Kürt meselesinin bütün sıkıntılı, dikenli alanlarının Anayasada karşılığı mevcut.

Ben hala legalite takıntım nedeniyle meseleyi bu dikenli maddeler üzerinden tartışmayı tercih ediyorum ve kürt hareketine de en büyük eleştirimi bu düzeyde getiriyorum; kürt siyasetçiler, akademisyenler, sivil toplum kuruluşları maalesef tecrit meselesini anayasanın 127. maddesindeki "idari vesayet" kavramının hep önüne taşıdılar, idari vesayet konusunu tartışmak yerine tecrit meselesi üzerinden açlık grevleri yaptılar ve geldiğimiz noktada demokratik bir sistemden yana kürt ve türk kamuoyu idari vesayet sorununun vahametini çok algılayamadı.

HDP’nin bir demokratik anayasa taslağı hazırladığını öğreniyoruz basından.

Bu taslak bugüne kadar neden ortaya çıkmadı?

Bu taslağın toplumla paylaşılması tecrit meselesinden daha mı az önemli?

Bu taslakta; vatandaşlık, anadilde öğretim hakkı, adem-i merkeziyetçi etkin yerel yönetimler, idari vesayet konularında evrensel hukukla uyumlu hangi yapılabilir öneriler getiriliyor?

Böyle bir taslak sadece kürt sorunlarına değil Türkiye’nin genel demokratik hukuk devleti sorunlarına da çözümler önermeli.

Bu taslakta MGK için, Diyanet İşleri Başkanlığı için, resmi ideoloji için, Sayıştay’ın yetkileri ve etkinliği için ne gibi öneriler, alternatifler sunuluyor?

Kürt siyasetçiler ve akademisyenler de umarım muhtemelen kürt sorununun çözüm yoluna girmesinin Türkiye’nin yeniden hukuk devleti olmaya başlamasından geçtiğinin bilincindedirler.

En azından şunu söyleyebilirim, kürtler dışında kalan ve demokratik hukuk devletinden yana tavır alanlar Türkiye’nin demokratikleşmesinin kürt sorununun çözümünden geçtiğini iyi biliyorlar.  

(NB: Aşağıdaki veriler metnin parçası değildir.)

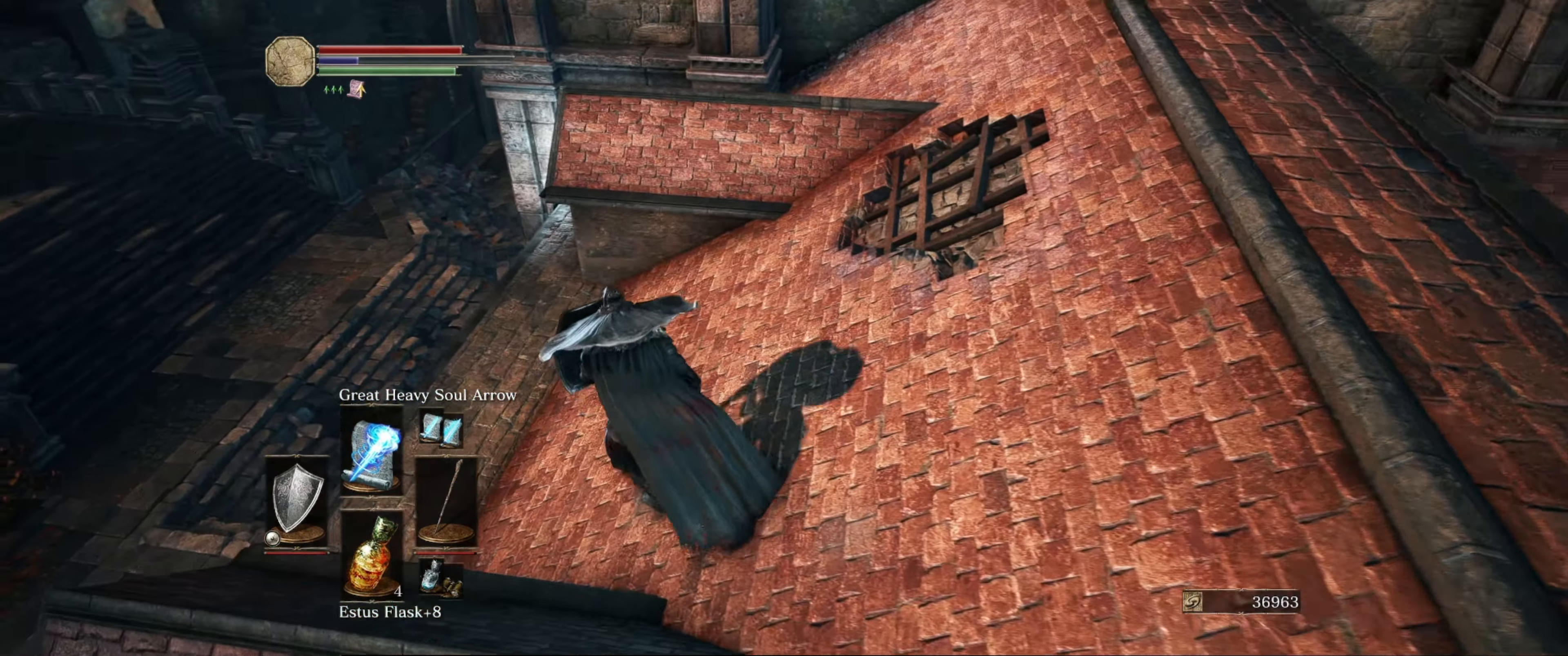
{"buttons": [], "left_stick": "up-left", "right_stick": "right", "events": [[83, "right_stick", "center"], [233, "right_stick", "right"]]}
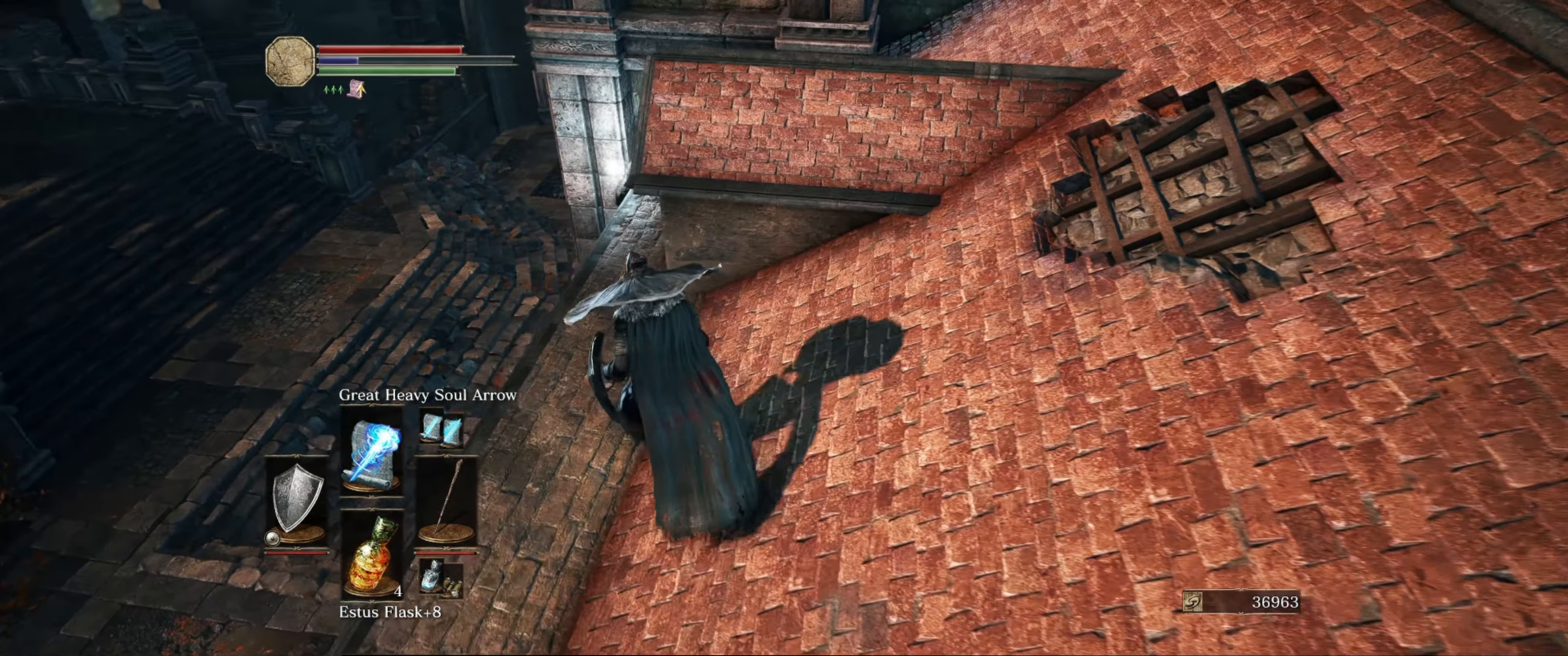
{"buttons": [], "left_stick": "up", "right_stick": "right", "events": [[350, "left_stick", "up"]]}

Gerçekten merak ediyorum, 19 Ağustos hukuk darbesini eleştirenlerin ne kadarı meselenin özünün Anayasanın 127. maddesinde ifadesini bulan "idari vesayet yetkisinden" geçtiğini haykıracaklar acaba?

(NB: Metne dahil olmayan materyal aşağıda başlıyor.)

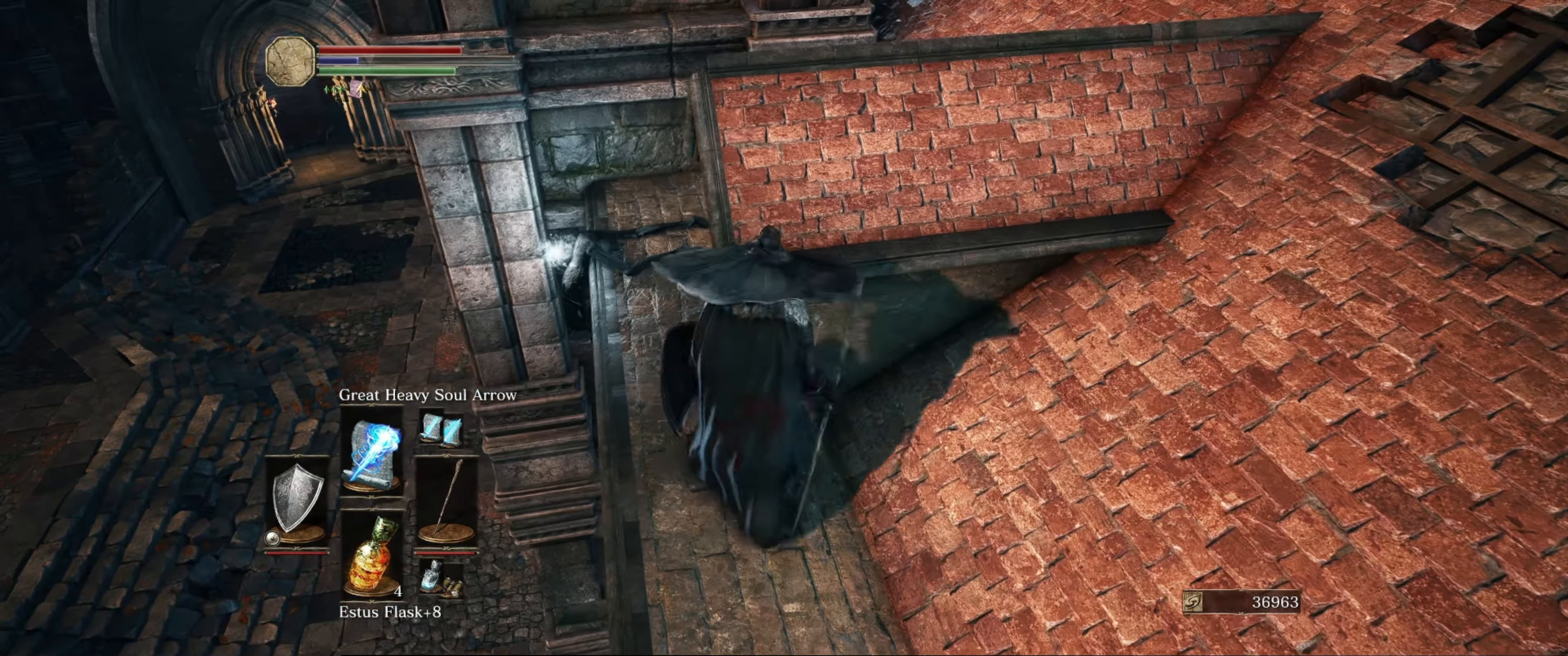
{"buttons": [], "left_stick": "up-right", "right_stick": "center", "events": [[100, "left_stick", "up-right"], [183, "right_stick", "center"]]}
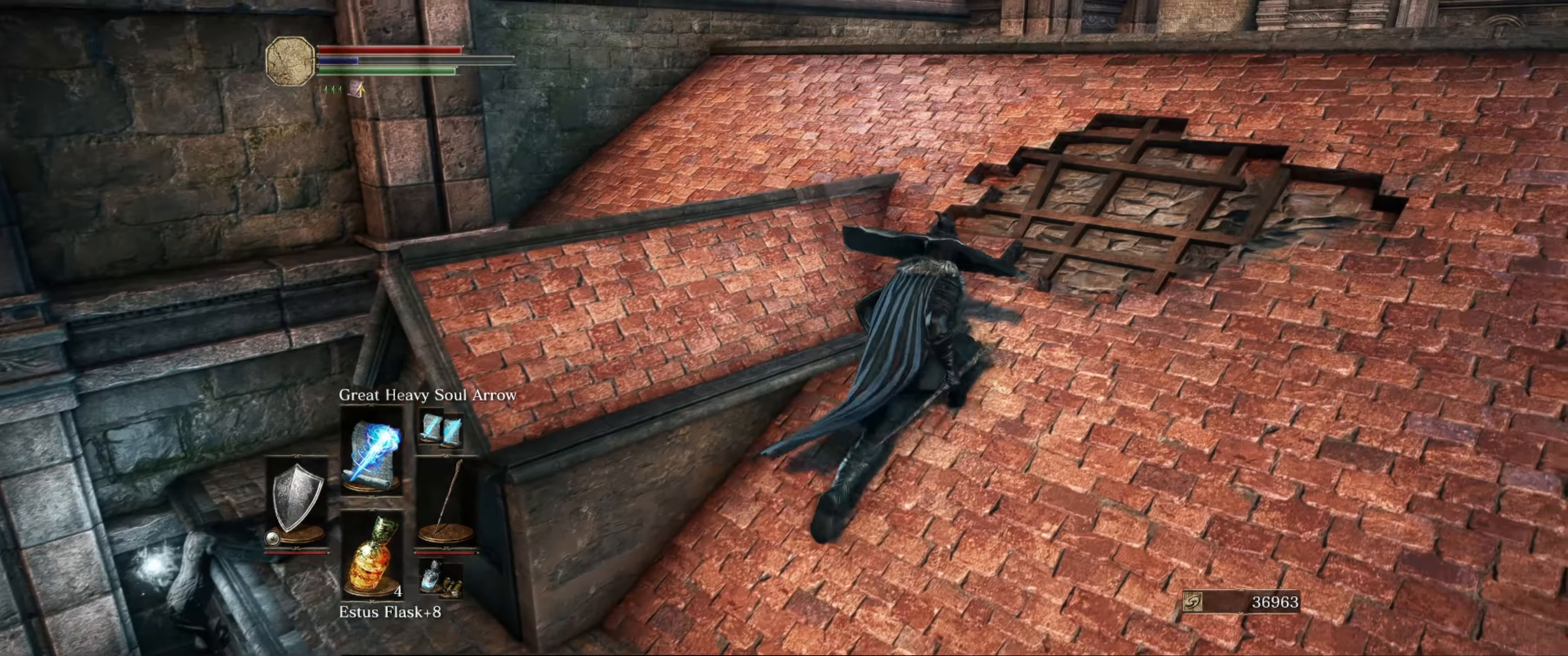
{"buttons": [], "left_stick": "up-left", "right_stick": "down-left", "events": [[100, "left_stick", "up"], [216, "left_stick", "up-left"], [250, "right_stick", "down-left"]]}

Bugün (19 Ağustos) gelinen nokta ise meselenin özünün anayasal olduğunu muhtemelen herkese göstermiştir.

Anayasanın 127. maddesini açın okuyun, idari vesayet kavramı çerçevesinde İçişleri Bakanının seçilmiş mahalli idareler organlarını ve üyelerini görevden alabileceği yazıyor.

Süleyman Soylu çıkıp "ben anayasal yetkimi kullandım" derse ne yapacaksınız?

Anayasanın detaylı bir biçimde tartışılması için geç bile kalınmış olabilir çünkü 19 Ağustos hukuk darbesi ve bu hukuk darbesinin kürt ve türk kamuoyunun vicdanlarında açacağı yaranın önümüzdeki dönemde normal ya da erken bir genel seçimi risk altına aldığını seziyorum; AKP kaybedeceği kesinleşen bir seçime gitmeyebilir. 

Ben de hala saf saf HDP’nin hazırladığı anayasa taslağını bekliyorum. 

Diyarbakır, Mardin ve Van HDP seçmenine geçmiş olsun diyorum ama enseyi karartmayalım, her şerde bir hayır da vardır, belki bu hukuk darbesi hukuku tartışmak için daha sağlıklı bir ortam yaratır.